§ ACTIVITY
Put these records into a two-column CSV with the columns "text" and "answer," one row per record, and enclose each value in a single quoted field with its line breaks replaced by spaces. Leave the pictures out of your answer.

Relative pose estimation records
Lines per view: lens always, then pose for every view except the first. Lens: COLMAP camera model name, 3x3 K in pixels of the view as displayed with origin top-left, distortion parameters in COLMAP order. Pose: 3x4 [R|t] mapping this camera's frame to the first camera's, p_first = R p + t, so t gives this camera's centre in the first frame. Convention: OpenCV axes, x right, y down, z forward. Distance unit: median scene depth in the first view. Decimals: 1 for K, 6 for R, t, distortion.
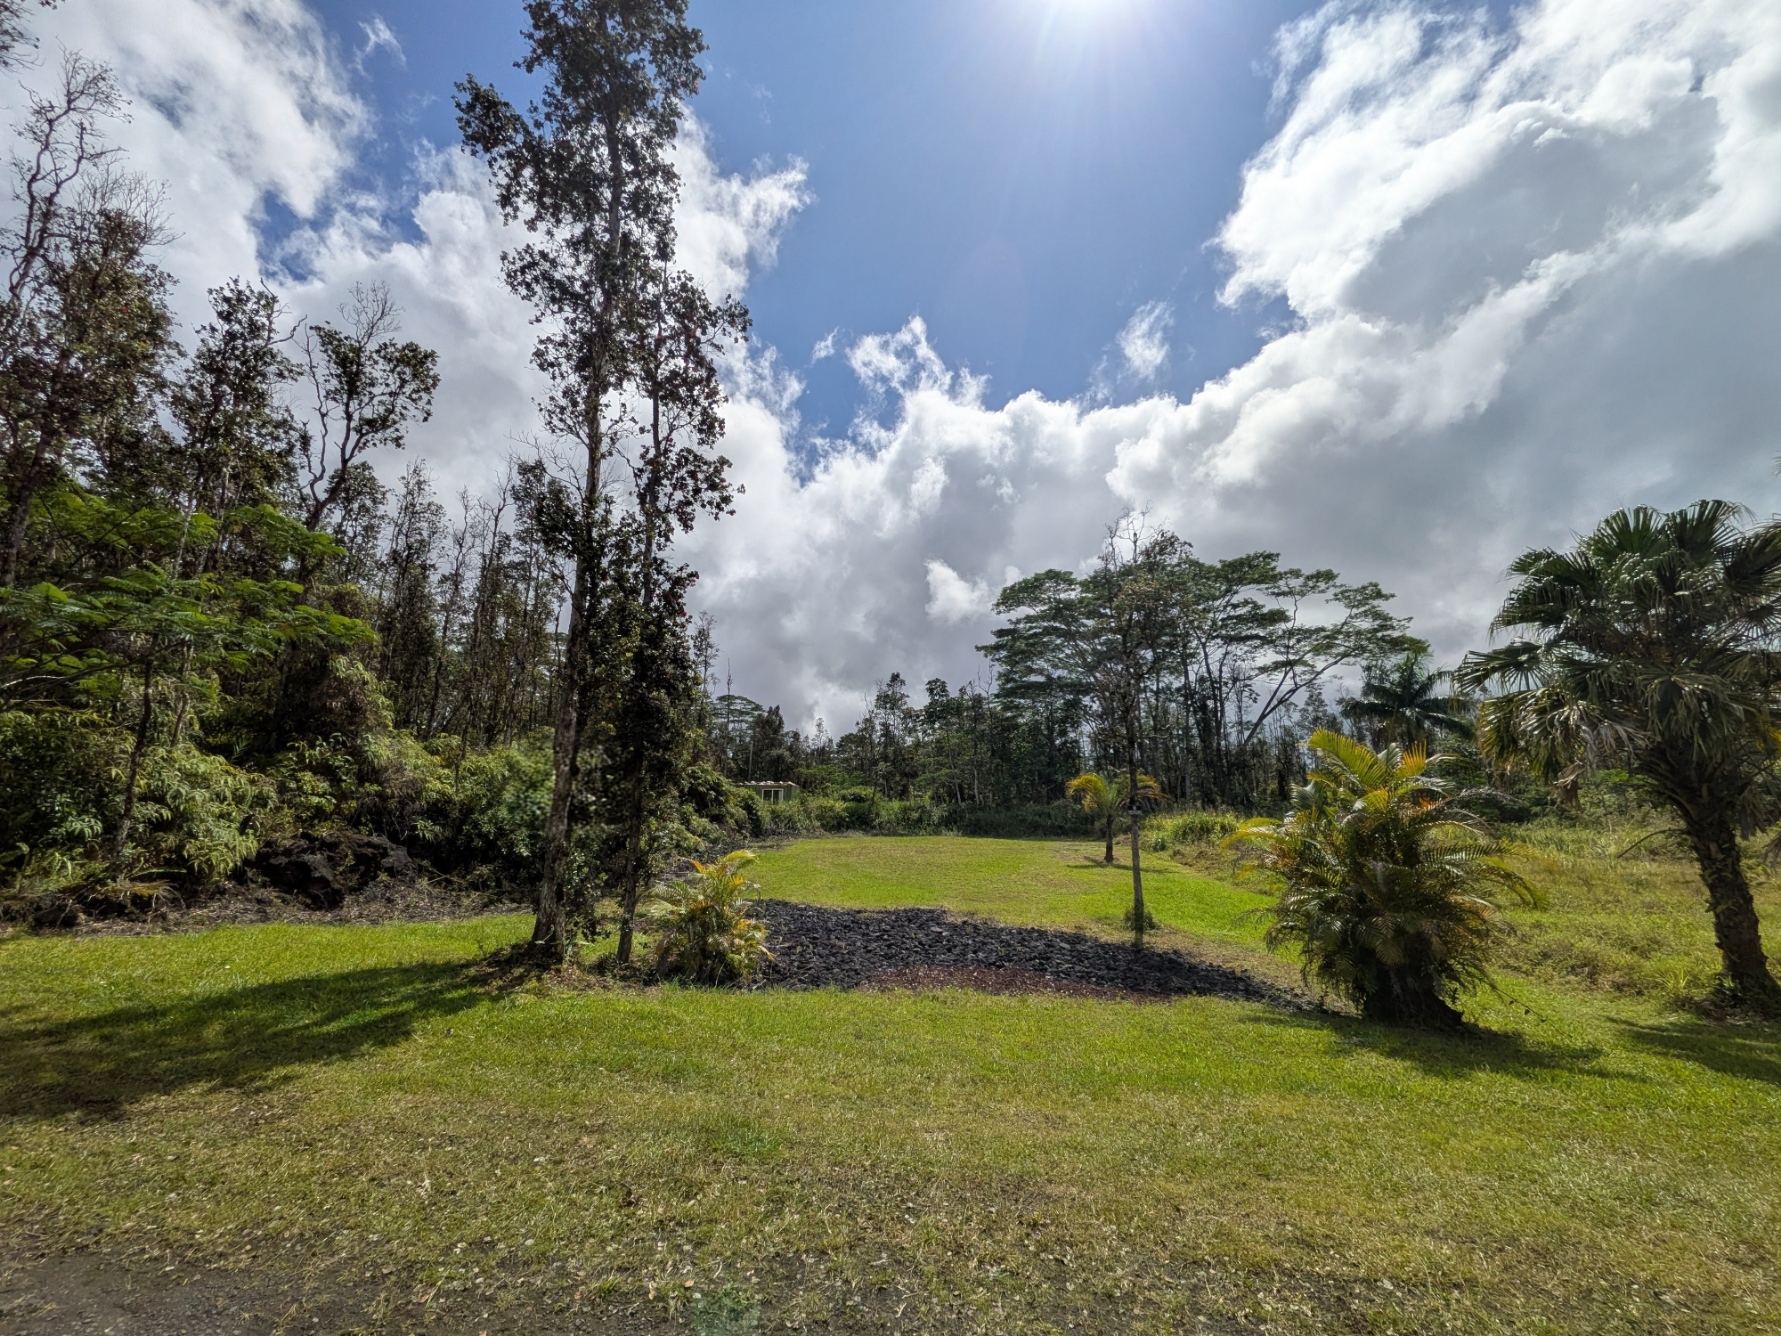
lens RADIAL K [[706.8, 0, 890.5], [0, 706.8, 668.0], [0, 0, 1]] dist [-0.006196, 0.004952]
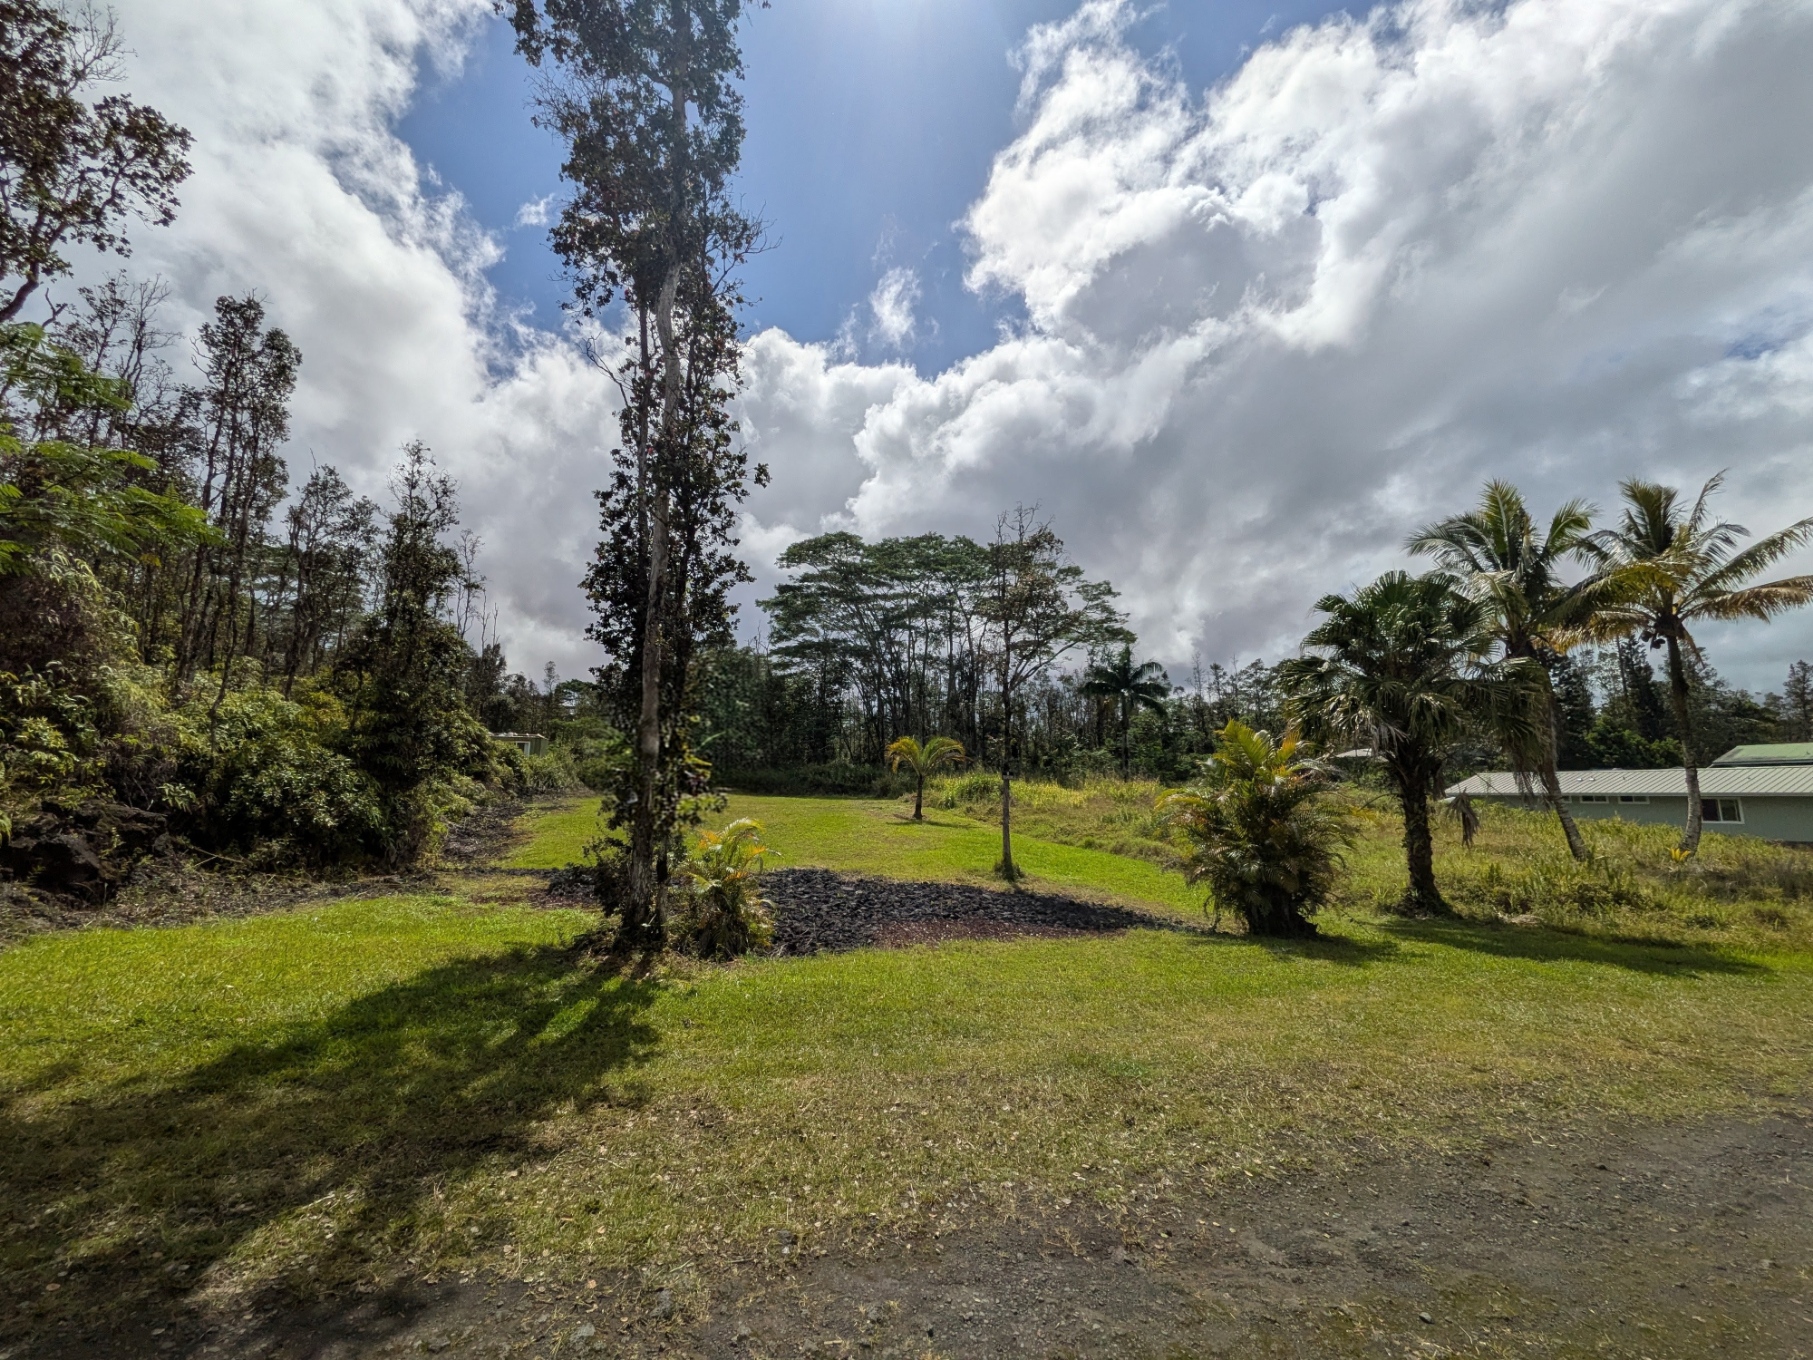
lens RADIAL K [[723.4, 0, 906.5], [0, 723.4, 680.0], [0, 0, 1]] dist [0.001260, -0.000132]
pose [[0.919294, 0.057563, 0.389340, -0.102862], [-0.088764, 0.994083, 0.062613, -0.003350], [-0.383432, -0.092119, 0.918963, 0.005344]]
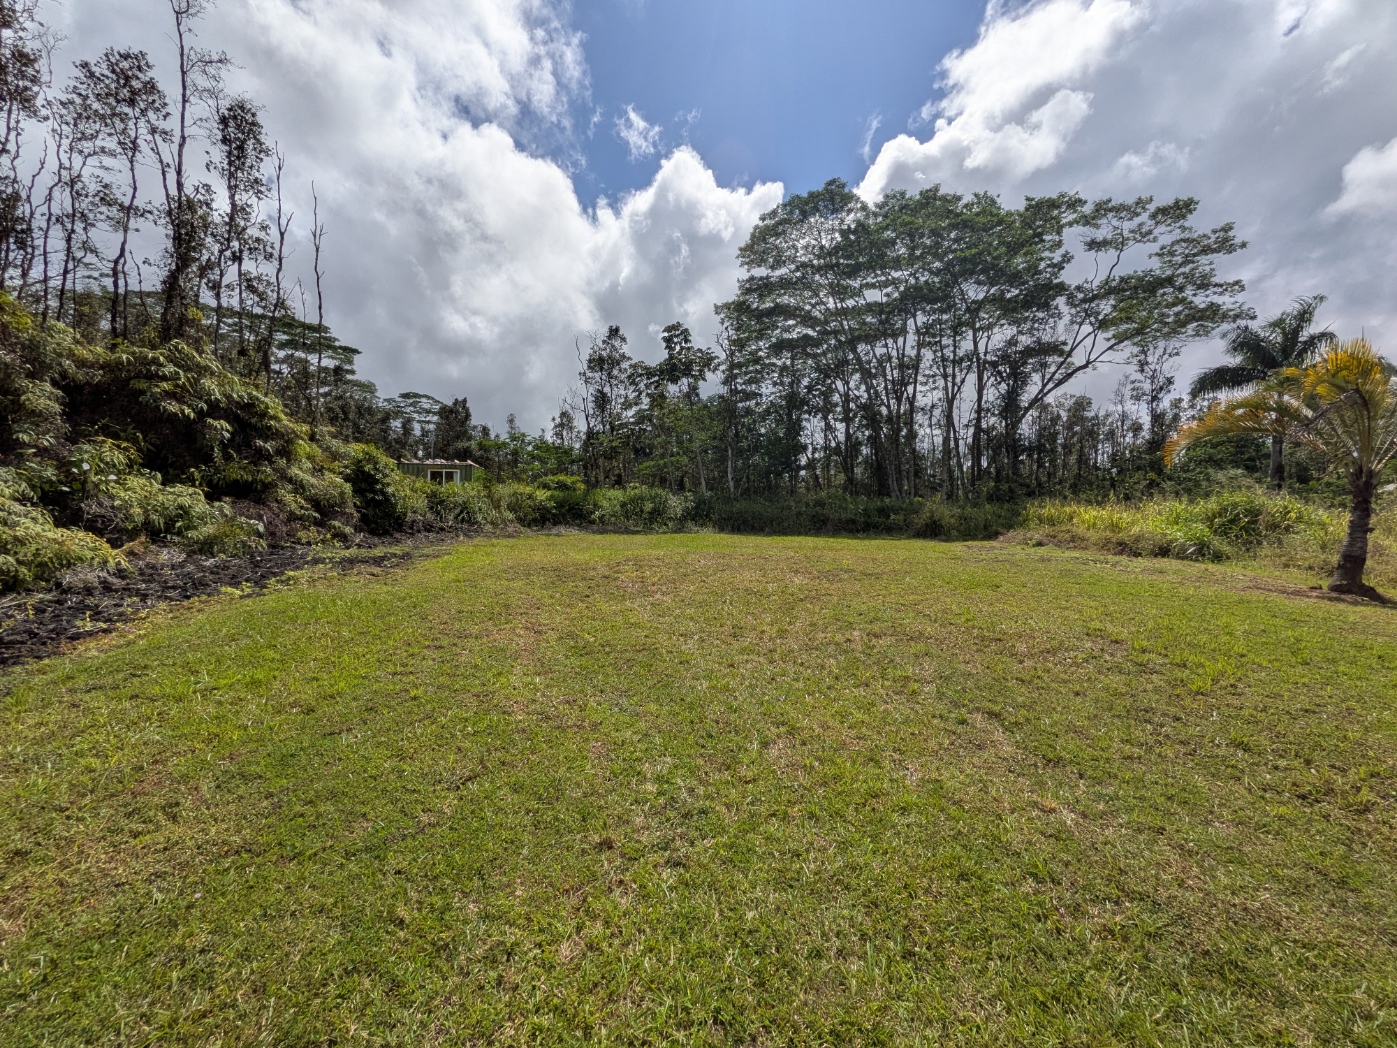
lens RADIAL K [[538.0, 0, 698.5], [0, 538.0, 524.0], [0, 0, 1]] dist [0.015955, 0.000073]
pose [[0.973674, 0.000379, 0.227944, -0.054030], [-0.048509, 0.977437, 0.205582, 0.134184], [-0.222723, -0.211227, 0.951723, 0.554621]]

§ TASK RESULT
text,answer
"Lines per view: lens always, then pose for every view except the first. Lens: COLMAP camera model name, 3x3 K in pixels of the view as displayed with origin top-left, distortion parameters in COLMAP order. Pose: 3x4 [R|t] mapping this camera's frame to the first camera's, p_first = R p + t, so t gives this camera's centre in the first frame. Convention: OpenCV axes, x right, y down, z forward. Distance unit: median scene depth in the first view. Decimals: 1 for K, 6 for R, t, distortion.","lens RADIAL K [[706.8, 0, 890.5], [0, 706.8, 668.0], [0, 0, 1]] dist [-0.006196, 0.004952] lens RADIAL K [[723.4, 0, 906.5], [0, 723.4, 680.0], [0, 0, 1]] dist [0.001260, -0.000132] pose [[0.919294, 0.057563, 0.389340, -0.102862], [-0.088764, 0.994083, 0.062613, -0.003350], [-0.383432, -0.092119, 0.918963, 0.005344]] lens RADIAL K [[538.0, 0, 698.5], [0, 538.0, 524.0], [0, 0, 1]] dist [0.015955, 0.000073] pose [[0.973674, 0.000379, 0.227944, -0.054030], [-0.048509, 0.977437, 0.205582, 0.134184], [-0.222723, -0.211227, 0.951723, 0.554621]]"